Beim Thema HPV sehe er ein konkretes Problem, denn ab einem gewissen Punkt, würden junge Männer aufhören, mit ihren Eltern zum Arzt/zur Ärztin zu gehen. Im Gegensatz zu Mädchen, die früh zum Gynäkologen /zur Gynäkologin gehen würden, würde man Jungs verlieren. Und das mit Folgen erklärt Prof. Dr. Mandy Mangler. Sie ist Chefärztin der Klinik für Gynäkologie und Geburtshilfe am Auguste-Viktoria-Krankenhaus in Berlin, Trägerin des Deutschen Frauenpreises, zudem Host des Podcasts “Gyncast” und Expertin für feministische Gynäkologie: ”Die HPV-Impfung galt lange Zeit als Mädchen-Impfung. Bis vor fünf Jahren. Da hat die STIKO empfohlen, auch Jungs impfen zu lassen. Weil man gesehen hat, dass wir keine Herdenimmunität erreichen und die ist wichtig, damit sich HPV nicht weiter verbreitet. Deshalb müssen wir nicht nur Mädchen impfen, sondern eben auch die Jungs, die es hauptsächlich übertragen, aber beispielsweise auch Peniskrebs und andere Krebsarten bekommen können.” 2020 lag die Impfquote bei Mädchen gerade mal bei 51 Prozent und bei Jungs bei 17 Prozent.


Aufforderung zum Handeln: Jede*r kann etwas tun


Abschließend bat Moderatorin Janna Linke die Panel-Teilnehmer*innen noch zu formulieren, was sie sich von den Gästinnen des Abends wünschen würden. Einig waren sich alle, dass man sich selbst und seine Angehörigen impfen lassen müsse, hätte man das noch nicht getan. Außerdem müsse man die Scham bekämpfen und anfangen, offen über das Thema HPV zu sprechen. Susan Sideropoulos wandte sich dabei konkret an ihre prominenten Kolleginnen: “Wir haben ein Privileg. Wir haben eine Stimme. Menschen hören uns zu.
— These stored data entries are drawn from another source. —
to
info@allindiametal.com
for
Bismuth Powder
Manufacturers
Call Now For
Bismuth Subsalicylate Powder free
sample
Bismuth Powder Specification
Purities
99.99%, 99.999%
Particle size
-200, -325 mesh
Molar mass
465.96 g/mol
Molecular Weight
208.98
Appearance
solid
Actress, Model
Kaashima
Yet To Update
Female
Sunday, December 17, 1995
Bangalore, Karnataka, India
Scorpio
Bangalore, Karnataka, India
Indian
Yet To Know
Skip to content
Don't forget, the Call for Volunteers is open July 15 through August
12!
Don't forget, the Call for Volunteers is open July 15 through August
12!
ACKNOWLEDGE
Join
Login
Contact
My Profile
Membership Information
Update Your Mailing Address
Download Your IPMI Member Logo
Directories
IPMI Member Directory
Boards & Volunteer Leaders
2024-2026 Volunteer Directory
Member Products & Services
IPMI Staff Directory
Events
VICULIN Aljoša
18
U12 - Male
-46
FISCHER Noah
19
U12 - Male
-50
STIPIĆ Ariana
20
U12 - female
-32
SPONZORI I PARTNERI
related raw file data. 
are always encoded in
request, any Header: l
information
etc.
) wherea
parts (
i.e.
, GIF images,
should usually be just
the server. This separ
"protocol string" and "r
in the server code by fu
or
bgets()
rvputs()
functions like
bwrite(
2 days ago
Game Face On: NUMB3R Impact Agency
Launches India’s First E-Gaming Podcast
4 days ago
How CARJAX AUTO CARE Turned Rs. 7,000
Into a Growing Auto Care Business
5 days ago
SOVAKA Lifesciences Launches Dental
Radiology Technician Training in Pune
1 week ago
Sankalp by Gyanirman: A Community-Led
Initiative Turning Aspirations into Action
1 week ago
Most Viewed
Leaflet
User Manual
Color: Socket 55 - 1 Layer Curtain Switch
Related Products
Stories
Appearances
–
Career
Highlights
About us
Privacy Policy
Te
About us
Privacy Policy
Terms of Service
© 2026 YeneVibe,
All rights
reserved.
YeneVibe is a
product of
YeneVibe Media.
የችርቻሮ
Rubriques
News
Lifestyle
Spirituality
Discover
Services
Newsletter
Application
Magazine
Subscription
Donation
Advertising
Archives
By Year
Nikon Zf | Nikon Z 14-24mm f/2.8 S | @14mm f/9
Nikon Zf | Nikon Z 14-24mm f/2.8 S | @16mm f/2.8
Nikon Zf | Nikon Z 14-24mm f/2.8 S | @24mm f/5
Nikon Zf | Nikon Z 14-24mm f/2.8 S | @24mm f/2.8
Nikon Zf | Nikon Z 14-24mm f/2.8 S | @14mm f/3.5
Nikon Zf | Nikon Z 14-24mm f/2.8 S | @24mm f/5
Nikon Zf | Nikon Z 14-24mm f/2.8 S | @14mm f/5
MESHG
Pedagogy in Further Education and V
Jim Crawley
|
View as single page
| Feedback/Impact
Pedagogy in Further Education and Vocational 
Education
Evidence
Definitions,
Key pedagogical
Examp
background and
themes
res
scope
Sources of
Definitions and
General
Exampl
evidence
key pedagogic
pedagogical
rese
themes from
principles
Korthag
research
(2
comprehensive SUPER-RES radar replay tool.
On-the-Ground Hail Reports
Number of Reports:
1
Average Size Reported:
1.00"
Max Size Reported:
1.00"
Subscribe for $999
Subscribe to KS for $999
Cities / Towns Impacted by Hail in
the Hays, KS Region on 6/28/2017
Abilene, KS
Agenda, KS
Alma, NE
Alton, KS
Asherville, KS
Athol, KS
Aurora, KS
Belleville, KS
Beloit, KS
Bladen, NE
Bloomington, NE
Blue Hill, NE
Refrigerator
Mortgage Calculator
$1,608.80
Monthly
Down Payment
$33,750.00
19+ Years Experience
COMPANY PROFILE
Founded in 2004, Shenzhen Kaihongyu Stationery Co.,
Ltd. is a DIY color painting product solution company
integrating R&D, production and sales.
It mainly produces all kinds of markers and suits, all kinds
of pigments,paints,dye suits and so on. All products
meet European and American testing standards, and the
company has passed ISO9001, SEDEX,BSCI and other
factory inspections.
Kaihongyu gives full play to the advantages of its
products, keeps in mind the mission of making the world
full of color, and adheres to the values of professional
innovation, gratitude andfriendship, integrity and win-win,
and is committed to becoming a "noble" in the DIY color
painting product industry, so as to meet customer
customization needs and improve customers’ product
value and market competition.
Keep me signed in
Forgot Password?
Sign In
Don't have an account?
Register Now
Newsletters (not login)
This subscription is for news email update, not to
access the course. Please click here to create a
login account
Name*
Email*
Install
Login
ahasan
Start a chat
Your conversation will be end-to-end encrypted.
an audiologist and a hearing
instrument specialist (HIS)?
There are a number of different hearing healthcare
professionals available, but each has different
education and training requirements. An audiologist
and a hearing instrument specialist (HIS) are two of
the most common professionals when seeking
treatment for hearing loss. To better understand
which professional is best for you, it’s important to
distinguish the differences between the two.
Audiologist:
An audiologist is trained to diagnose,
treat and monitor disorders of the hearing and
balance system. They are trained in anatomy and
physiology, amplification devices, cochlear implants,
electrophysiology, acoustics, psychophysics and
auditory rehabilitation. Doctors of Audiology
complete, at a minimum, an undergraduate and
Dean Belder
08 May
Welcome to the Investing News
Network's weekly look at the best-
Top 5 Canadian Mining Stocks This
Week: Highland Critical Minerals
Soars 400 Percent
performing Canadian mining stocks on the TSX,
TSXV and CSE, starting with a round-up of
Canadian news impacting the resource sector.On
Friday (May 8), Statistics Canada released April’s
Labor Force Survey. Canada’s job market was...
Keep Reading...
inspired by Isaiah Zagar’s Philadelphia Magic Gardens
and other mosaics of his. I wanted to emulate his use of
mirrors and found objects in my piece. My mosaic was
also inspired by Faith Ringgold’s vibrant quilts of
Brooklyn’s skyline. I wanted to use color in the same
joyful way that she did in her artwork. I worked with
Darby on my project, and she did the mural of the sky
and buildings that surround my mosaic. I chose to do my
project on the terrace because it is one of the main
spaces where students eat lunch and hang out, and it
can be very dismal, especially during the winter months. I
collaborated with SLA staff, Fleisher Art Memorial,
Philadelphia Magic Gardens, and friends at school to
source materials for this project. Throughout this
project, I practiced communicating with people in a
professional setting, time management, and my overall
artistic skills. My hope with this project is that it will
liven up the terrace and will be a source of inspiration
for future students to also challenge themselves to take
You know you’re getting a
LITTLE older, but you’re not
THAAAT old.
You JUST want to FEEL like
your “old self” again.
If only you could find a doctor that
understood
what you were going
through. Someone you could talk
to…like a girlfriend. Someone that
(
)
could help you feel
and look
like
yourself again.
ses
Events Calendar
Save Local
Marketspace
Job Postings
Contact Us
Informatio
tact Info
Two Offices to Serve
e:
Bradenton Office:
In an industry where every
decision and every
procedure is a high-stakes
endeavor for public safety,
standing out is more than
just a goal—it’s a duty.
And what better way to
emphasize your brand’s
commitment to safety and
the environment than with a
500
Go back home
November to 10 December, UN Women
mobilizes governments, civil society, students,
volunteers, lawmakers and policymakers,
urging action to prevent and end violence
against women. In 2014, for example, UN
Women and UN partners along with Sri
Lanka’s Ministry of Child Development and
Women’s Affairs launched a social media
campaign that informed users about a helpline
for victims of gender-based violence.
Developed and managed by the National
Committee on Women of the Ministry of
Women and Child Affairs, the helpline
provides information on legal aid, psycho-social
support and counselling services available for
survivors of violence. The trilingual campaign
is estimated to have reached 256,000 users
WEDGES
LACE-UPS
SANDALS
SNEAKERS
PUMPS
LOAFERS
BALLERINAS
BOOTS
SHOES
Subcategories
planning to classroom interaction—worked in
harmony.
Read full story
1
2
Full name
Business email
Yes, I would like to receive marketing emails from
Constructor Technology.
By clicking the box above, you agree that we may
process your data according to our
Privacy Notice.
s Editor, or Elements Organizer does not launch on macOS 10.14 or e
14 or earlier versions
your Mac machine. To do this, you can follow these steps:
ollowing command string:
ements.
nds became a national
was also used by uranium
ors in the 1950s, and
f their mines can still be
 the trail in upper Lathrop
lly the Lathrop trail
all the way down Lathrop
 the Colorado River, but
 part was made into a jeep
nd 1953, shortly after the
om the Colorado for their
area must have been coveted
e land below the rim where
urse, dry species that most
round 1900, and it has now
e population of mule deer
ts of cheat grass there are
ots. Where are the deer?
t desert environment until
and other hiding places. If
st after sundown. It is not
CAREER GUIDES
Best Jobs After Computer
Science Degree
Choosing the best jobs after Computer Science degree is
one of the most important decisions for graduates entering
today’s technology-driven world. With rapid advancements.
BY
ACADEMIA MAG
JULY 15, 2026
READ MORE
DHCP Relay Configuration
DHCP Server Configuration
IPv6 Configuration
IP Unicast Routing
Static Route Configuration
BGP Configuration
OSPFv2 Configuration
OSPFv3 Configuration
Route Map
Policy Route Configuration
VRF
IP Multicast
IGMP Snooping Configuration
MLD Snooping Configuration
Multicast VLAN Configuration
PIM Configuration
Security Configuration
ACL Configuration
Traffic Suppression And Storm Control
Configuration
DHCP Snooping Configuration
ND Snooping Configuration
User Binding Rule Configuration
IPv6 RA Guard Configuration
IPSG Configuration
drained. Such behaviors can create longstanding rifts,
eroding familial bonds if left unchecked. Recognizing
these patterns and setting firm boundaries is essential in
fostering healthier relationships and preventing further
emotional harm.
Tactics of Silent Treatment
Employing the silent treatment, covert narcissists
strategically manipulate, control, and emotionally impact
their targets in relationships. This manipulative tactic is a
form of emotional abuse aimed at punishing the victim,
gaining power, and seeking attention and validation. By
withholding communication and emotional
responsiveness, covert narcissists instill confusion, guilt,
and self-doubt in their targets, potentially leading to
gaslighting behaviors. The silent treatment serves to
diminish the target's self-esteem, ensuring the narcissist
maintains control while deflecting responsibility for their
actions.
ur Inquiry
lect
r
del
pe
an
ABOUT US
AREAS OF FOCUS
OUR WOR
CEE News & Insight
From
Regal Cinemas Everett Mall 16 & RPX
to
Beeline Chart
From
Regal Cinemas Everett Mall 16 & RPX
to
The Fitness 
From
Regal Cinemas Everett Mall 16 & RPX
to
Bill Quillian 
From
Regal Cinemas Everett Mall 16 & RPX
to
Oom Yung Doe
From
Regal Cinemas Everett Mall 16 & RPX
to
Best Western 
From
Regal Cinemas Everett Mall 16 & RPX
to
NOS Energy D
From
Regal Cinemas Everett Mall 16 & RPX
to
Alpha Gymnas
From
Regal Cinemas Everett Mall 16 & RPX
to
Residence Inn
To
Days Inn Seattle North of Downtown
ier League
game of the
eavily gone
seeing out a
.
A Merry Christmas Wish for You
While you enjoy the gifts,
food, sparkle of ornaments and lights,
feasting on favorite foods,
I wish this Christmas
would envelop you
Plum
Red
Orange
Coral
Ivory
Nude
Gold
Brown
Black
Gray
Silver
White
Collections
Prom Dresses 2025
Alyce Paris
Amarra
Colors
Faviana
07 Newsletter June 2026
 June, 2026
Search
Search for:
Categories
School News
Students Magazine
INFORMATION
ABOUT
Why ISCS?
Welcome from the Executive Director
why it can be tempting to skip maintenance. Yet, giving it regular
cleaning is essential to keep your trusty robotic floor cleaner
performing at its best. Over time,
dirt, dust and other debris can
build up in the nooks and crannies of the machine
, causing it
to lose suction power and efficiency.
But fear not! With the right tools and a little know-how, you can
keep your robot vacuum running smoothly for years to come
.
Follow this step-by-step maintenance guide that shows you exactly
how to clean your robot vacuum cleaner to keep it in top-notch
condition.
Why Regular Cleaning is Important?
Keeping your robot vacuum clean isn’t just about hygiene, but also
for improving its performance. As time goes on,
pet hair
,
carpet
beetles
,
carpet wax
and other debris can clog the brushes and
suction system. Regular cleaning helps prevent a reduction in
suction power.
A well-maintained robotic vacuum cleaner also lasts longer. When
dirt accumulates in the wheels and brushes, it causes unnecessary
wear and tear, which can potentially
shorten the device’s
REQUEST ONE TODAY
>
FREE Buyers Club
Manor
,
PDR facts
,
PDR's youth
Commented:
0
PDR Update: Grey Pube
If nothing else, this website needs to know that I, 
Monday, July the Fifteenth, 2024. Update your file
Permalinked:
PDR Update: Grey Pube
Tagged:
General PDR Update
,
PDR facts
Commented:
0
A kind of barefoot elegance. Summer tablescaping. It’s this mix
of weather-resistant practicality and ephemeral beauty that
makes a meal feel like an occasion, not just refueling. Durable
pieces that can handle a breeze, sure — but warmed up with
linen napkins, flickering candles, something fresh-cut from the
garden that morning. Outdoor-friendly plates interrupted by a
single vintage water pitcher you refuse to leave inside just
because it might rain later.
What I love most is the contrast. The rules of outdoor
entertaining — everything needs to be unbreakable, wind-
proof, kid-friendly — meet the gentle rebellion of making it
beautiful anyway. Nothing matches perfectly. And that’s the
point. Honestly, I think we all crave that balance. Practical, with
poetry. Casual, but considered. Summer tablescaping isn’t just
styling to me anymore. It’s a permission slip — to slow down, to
Jeder von uns hat auf seine Wiese die Möglichkeit, relevante Themen zu vermitteln.” Vreni Frost ergänze abschließend die Runde um einen weiteren wichtigen Punkt: “Wir müssen uns vor allem für die einsetzen, die diese Stimme nicht haben. Viele Frauen, vor allem übergewichtige Frauen, Frauen mit Behinderung, Schwarze Frauen, POC Frauen, gehen nicht gerne zum Arzt, weil sie dort diskriminiert und geshamt werden. Wir brauchen einen ehrlichen Support nicht nur unter Privilegierten, sondern für alle.” Special Guest der Veranstaltung war nach dem Talk zudem die Influencerin Greta Engelfried, die von ihrer persönlichen HPV-Journey erzählte. Die 23-Jährige kämpft seit einiger Zeit mit stark erhöhten Pap-Werten, musste sich bereits mehreren Eingriffen unterziehen und nutzt seither ihre Reichweite, um über HPV, die Risiken und Präventionsmaßnahmen aufzuklären. Im Anschluss wurde sich weiter ausgetauscht. Denn wie sich bereits während der Fragerunde des Talks herausstellte, hatte bereits ein Großteil der anwesenden Frauen Berührungspunkte mit dem Thema HPV, sodass das Dinner nicht nur zu einem wichtigen, sondern gleichermaßen emotionalen Abend wurde.